Sermon preached by Rev Canon Lesley McCormack on Sunday March 19th 2017 at Ss Peter & Paul
Loving God, by your Holy Spirit,
take these words such as they are and do with them as you will,
take us such as we are and do with us as you will
for your greater glory, through Jesus Christ our Lord. Amen.
As we reach our halfway point through this season of Lent, we continue with stories of wilderness journeys and encounter as we travel with a complaining and grumbling people through the wilderness, and encounter Jesus and a woman at a well, surprised by God.
A few years ago, Mike and I had an experience of wilderness journeys. We were in Western Australia visiting friends who took us and their caravan on a 1500 mile journey north into the Pilbara, a large, dry and thinly populated area with some of the earths most ancient natural landscapes going back some 2 billion years. There is little other than arid bush-land and mile upon mile of extraordinary landscapes and red dry earth. The remote nature of our journey necessitated carrying with us all supplies including water – an experience that gave me a stark reminder of how precious water is. We had to ration ourselves and think about how we used every drop. Believe me; you can shower – just occasionally – in only 1 litre with the aid of a rose sprayer! We cooked over camp fires and, with no street or city lights to obliterate the view, we saw the heavens in all their vast and wonderful beauty; I was reminded again of the wonder and glory of God’s creative love.
It was for both of us a real adventure, something that we had chosen to do and an experience that taught us much – about ourselves and about this wonderful world and its people. We knew that this journey and the necessary privations experienced were time limited; and we knew with reasonable certainty when and where the end point would be.
Not so for Moses, and his grumbling, travelling companions. Freed from slavery, they were en route to the Promised Land with absolutely no idea where it was, where they were going, or how long the journey would take. They are a motley crew of refugees, travelling with little in the way of resources; moving from oasis to oasis. It was a time of danger and anxiety and they were struggling to trust Moses and to sustain their trust in God. Yes God had led them out of slavery, but where was he now – would He take care of them? All the hope, enthusiasm and the euphoria following their Red Sea experience had gone, life was hard and they were complaining. And I have some sympathy for that! For a while eve, slavery seemed the better bet where at least they had plenty to eat rather than this freedom in a wilderness where there was nothing.
But as he had faithfully done in the past, God provided for their needs.
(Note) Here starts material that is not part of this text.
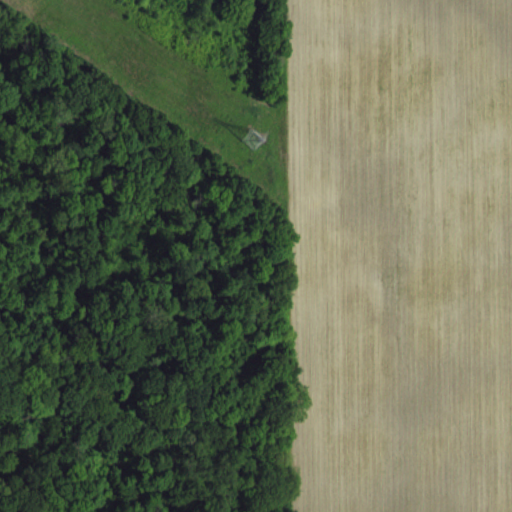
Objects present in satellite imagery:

Those needs satisfied, life is calmer, people’s hope restored.
But it doesn’t last. Memories of God’s faithfulness and care are quickly wiped clean by the challenges of the here and now. They are thirsty; water is in short supply so they moan and complain yet again, trying the patience of Moses – ‘why do you quarrel with me? Why do you test the Lord? God answered their anguish, saying to Moses “Go ahead of the people…..I will be in front of you on the rock of Horeb. Strike the rock, and water will come out of it.” Even today, experienced Bedouin know to hit the rock exactly where water is to be found, dislodging the sediment blocking it. Moses struck the rock, and the people drank. Through the abundant amazing generosity of God, the wilderness is transformed into a source of flowing life. God provides, sometimes in the most surprising way.
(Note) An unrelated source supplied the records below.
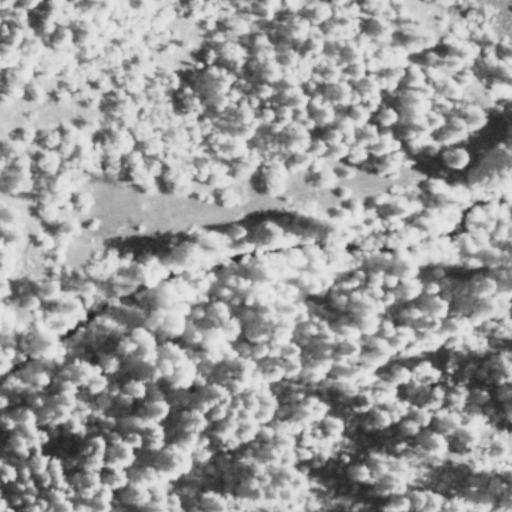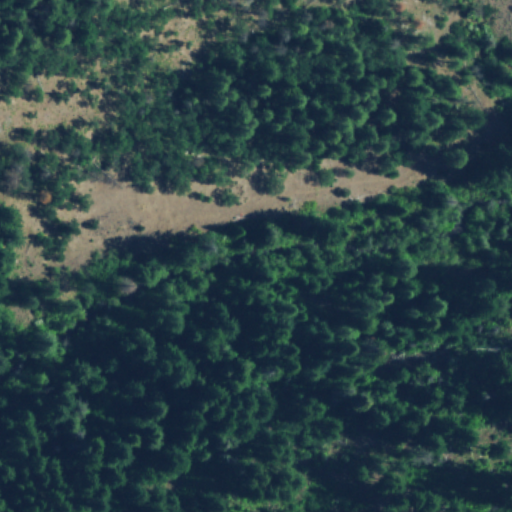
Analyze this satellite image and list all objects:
road: (16, 10)
road: (252, 251)
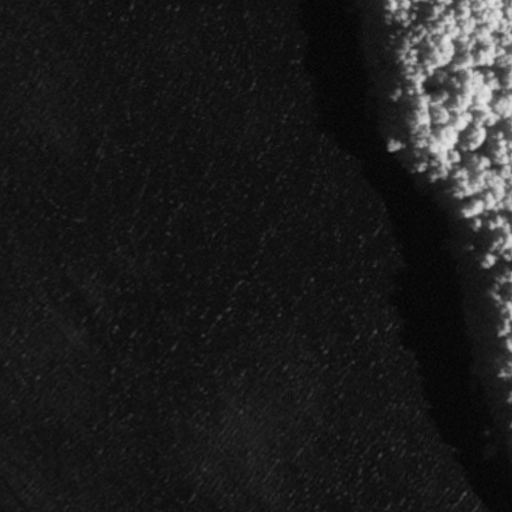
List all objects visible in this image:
river: (57, 397)
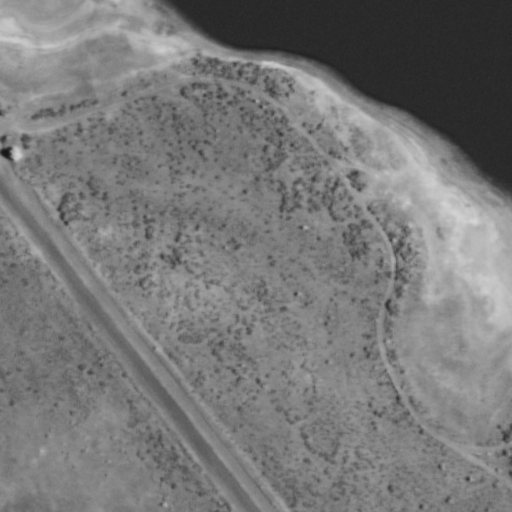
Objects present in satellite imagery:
road: (126, 346)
Those deep questions of faith and trust in God are powerfully connected to the experiences of our lives: when times are tough, and the wilderness feels real, faith and trust may falter. As for many people right now, it may be a shortage of food and water; for others it may be illness; broken relationships or relationships that trap us; enslaved working conditions, or unemployment; homelessness; or grief that threatens to overwhelm. At such times, we too may question and join the travelling companions of Moses in their cry – ‘Where is God now?’ Yet the story of God and his faithfulness to the people he has loved into being is a consistent story of love and generosity – God giving to all creation what is needed for its life and flourishing. Our hungers, our wants and needs and whether they are met are not the measure of God’s faithful generosity. Rather they reflect our individual and communal selfishness and reluctance to live in a way that truly reflects the loving, self-giving generosity of God.
We glimpse this loving generosity in the remarkable story of Jesus and the woman at the well.
Jesus is travelling to Galilee and, we are told, had to go through Samaria. He is tired, thirsty so sits by the well, longing for a drink of water and no means of reaching it, when along comes a Samaritan woman to draw water. Would these two people play by the rules of how culture and religion dictated how God ‘ought’ to work; or would they be open to God’s providing in unexpected and surprising ways!
What follows is astonishing, not least because the barriers between the two people are great – Jesus a Jew; the unnamed woman a Samaritan. A wall of separation divides Jew and Samaritan just as great as the wall of separation today between Jew and Palestinian. A wall built then with bricks of fear, bigotry and suspicion just as it is today. Men and women would not talk to one another in public – it was considered highly inappropriate.
Yet here is a woman who, it appears, is outcast by her own people for she comes to the well at noon – the hottest part of the day. Women would normally go together to draw water early in the morning or late in the afternoon when it is cooler. They do it in company, a time for social interaction, and a chance to catch up with neighbours and the news of family. But this woman goes alone at a time when she is far less likely to find anyone else around – avoiding gossip, snide comments and the possibility of being hurt – yet again.
Jesus opens this extraordinary conversation by inviting the Samaritan woman to give him a drink. As the conversation unfolds, He promises her ‘living’ water; a term familiar to people of that time; it spoke of fresh, flowing, sparkling water as opposed to that which was stale, brackish. How the woman longs for this. But what Jesus is offering is something quite different; a source of life flowing within her, enabling her to be truly and joyfully herself. So she is unsure about what Jesus is really offering, doesn’t understand and yet deep within the core of her being, feels something is changing, something for which she has been longing.
They talk about her relationships, and she quickly realises that incredibly this man knows the details, the truth about her life, a life marked by emotional trauma making it difficult for her to develop deep and lasting relationships; a life that has left her isolated, living in her own wilderness. Yet here is a man that seems to see into the depths of her being, really knows her. Even more incredible for the woman is that knowing what he does, Jesus does not condemn her, but treats her with respect and loving kindness, accepts her as she is!
They talk about religion, faith, and the differences in understanding between their communities; the conversation draws to its close in the most astonishing manner: the woman confesses her faith in the messiah who is to come, and Jesus tells her that he is the messiah. So He reveals his identity not to his disciples or his own people, but this person who is marginalised three times over – she is a Samaritan, a woman and an outcast among her own people. We do not even know her name, but Jesus entrusts her with his deepest secret – the truth of who he is.
Her experience of Jesus is brief, her understanding far from complete; she has no training, no commission, but transformed by her experience, the woman leaves what is precious to her – her water jar filled with water – and runs back to Sychar, telling her community – “Come and see…” And they do, so many of them that Jesus refers to them as a field ready to be harvested.
These stories leave us with encouragement and much to contemplate as our journey continues:
- God is there with us with the power to transform our lives, even when life feels more like a wilderness.
- We are known and loved by God, each one of us, as we are! No if’s, no buts!
- God is not bound by our limited vision and prejudices; He will surprise us, meeting us in the most unexpected people and in the most surprising places.
- God surprises us in so many ways, not least in our opportunity to say ‘Come and see….’ based on our own experiences.
Are we ready, willing, to be surprised by God?